You could either 1) Pseudo-haploidize your data before running hapROH (e.g. picking one read at random yourself and encoding homozygotes for that one - as typical in aDNA) 2) Set a "fixed" random seed in Numpy 3) Run the diploid mode of hapROH on your diploid data

ngaens commented 4 months ago

Hi Harald,

Thank you very much for your reply.

Indeed, I am using random sampling. However, wouldn't the hap.csv files be different when hapROH samples random alleles? Now the contents of these files are identical in runs with different ROH calls (I am probably misinterpreting the hap.csv file).

I ran the diploid mode as well, but I seems that longer ROH blocks are broken up by gaps in diploid mode. I suppose this mode might be less tolerant to imputation errors. May I ask if you would recommend either pseudo-haplodizing imputed data or running it in diploid mode?

Thank you again and all the best, Noah

hringbauer commented 4 months ago

Default hapROH that is well tested is for pseudo-haploid data. The diploid mode is intended for high-quality diploid data (such as SNP arrays or high coverage WGS), as it does not take into account the genotype probabilities (which might be low).
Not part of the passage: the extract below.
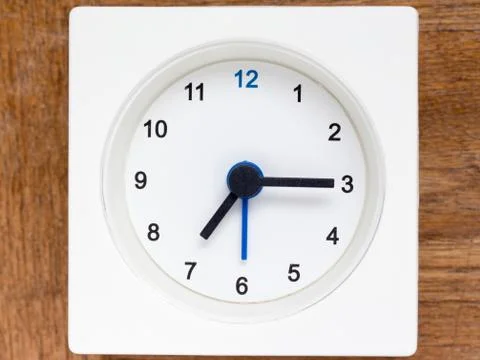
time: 7:15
So I strongly recommend you pseudo-haploidizing the unimputed data as widely done in aDNA and running default hapROH

There is no need for imputing outside hapROH (and it could introduce bias), as hapROH runs an imputation HMM itself - but as it only tries to copy from one reference haplotype it will also work for lower coverages (where diploid imputation fails).

hringbauer commented 4 months ago

Regarding the detailed question (see the general suggestion above), hap.csv is saved just before the random allele shuffling. I will update that in a future release to make it more intuitive (saving the data as is used)!

ngaens commented 4 months ago

Hi Harald,

Thank you very much for your swift reply and recommendation. This certainly resolves any uncertainties I was having. Please accept my apologies for any overly simplistic questions. I will close this issue now.